Filha de general iraniano morto avisa “Trump louco” que está a chegar um “dia sombrio” para os EUA

Não pense que tudo acabou com o martírio do meu pai”, declarou Zeinab Soleimani. Já o Presidente do Irão disse que “os americanos não perceberam verdadeiramente o erro grave que cometeram”, prometendo que “a vingança pelo sangue [do general] será reivindicada no dia em que as mãos imundas da América forem cortadas para sempre da região”.

Zeinab Soleimani, filha do general iraniano Qassem Soleimani, morto por ordem de Trump, alertou esta segunda-feira que os EUA têm pela frente um “dia sombrio”. “Trump louco, não pense que tudo acabou com o martírio do meu pai”, preveniu, citada pela BBC.

Os restos mortais do comandante da força de elite Al-Quds foram transportados para a cidade de Qom, um dos centros do Islão xiita, para uma cerimónia que precede o funeral desta terça-feira na terra natal de Soleimani, situada na província de Carmânia.

Em visita aos familiares daquela que era considerada uma das figuras políticas mais influentes no país, o Presidente do Irão, Hassan Rouhani, declarou: “Os americanos não perceberam verdadeiramente o erro grave que cometeram. A vingança pelo seu sangue será reivindicada no dia em que as mãos imundas da América forem cortadas para sempre da região.”

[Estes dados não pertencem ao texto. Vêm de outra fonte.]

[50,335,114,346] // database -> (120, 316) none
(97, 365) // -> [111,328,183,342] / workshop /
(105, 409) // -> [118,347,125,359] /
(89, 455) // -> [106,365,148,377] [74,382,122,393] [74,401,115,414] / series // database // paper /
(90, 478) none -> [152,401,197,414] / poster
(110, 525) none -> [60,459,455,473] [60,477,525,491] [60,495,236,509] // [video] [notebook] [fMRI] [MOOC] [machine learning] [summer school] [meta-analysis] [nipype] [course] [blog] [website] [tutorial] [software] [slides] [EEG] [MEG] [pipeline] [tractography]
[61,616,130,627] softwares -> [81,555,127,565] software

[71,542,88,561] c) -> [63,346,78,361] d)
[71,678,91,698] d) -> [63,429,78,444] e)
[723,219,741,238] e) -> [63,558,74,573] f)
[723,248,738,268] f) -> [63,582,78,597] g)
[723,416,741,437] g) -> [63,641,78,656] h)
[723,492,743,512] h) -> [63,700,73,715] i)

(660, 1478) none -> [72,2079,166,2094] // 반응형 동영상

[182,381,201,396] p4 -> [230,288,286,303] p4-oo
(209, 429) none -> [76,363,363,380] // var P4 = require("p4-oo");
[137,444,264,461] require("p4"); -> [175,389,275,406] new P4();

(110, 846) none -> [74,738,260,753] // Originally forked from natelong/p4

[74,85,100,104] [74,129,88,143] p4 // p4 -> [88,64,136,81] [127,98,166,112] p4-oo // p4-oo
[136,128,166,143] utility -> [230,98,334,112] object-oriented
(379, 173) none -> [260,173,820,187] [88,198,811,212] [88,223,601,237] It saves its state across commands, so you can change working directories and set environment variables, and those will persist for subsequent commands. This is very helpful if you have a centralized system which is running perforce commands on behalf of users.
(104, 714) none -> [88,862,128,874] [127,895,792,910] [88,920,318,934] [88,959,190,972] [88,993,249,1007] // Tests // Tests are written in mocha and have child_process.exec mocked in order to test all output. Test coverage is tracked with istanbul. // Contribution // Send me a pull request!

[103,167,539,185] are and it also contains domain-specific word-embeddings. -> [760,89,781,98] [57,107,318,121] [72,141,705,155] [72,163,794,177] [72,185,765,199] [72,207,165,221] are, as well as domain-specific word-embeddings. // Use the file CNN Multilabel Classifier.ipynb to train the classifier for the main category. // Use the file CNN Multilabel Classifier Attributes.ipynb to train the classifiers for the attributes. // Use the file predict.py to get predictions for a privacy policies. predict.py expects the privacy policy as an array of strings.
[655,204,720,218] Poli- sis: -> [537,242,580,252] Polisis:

As ruas da capital iraniana, Teerão, encheram-se para homenagear o major-general, que alguns viam como um futuro líder do país. Soleimani foi morto num ataque com um drone americano na última sexta-feira nas imediações do aeroporto internacional de Bagdade, no Iraque.

Milhares de pessoas entoaram cânticos de “Morte à América!”, enquanto outras seguravam fotografias do general.

O líder supremo do Irão, Ali Khamenei, liderou as orações e foi visto a chorar a certa altura, relata a estação britânica. Na sequência da morte de Soleimani, o ayatollah prometeu “vingança severa” sobre os responsáveis.

Irão rasga acordo mas continua aberto ao diálogo

No domingo, o Irão anunciou que deixaria de cumprir os limites de enriquecimento de urânio estabelecidos no acordo internacional sobre o nuclear, que os EUA abandonaram unilateralmente em maio do ano passado. O acordo, assinado em 2015 pelo Irão, pelos cinco membros permanentes do Conselho de Segurança das Nações Unidas e pela Alemanha, visa evitar que Teerão tenha material suficiente para construir armas nucleares.

O Irão ainda se mostrou aberto a negociações com os parceiros europeus, que, até à data, não conseguiram oferecer às autoridades do país uma forma de vender o seu petróleo no exterior. Ao sair do acordo, Washington voltou a impor sanções muito lesivas para a economia iraniana.

EUA prontos a reagir “talvez de forma desproporcional”

O Presidente dos EUA, Donald Trump, que ordenou a investida fatal sobre Soleimani, disse que o general estava “a planear ataques iminentes e sinistros” contra diplomatas americanos e pessoal militar no Iraque e noutros países do Médio Oriente.

No fim de semana, Trump garantiu que os EUA reagirão no caso de o Irão retaliar pela morte do seu general de elite – “talvez de forma desproporcional”, admitiu. O Presidente norte-americano acrescentou estar pronto para atacar 52 alvos iranianos “muito rapidamente e com muita força”.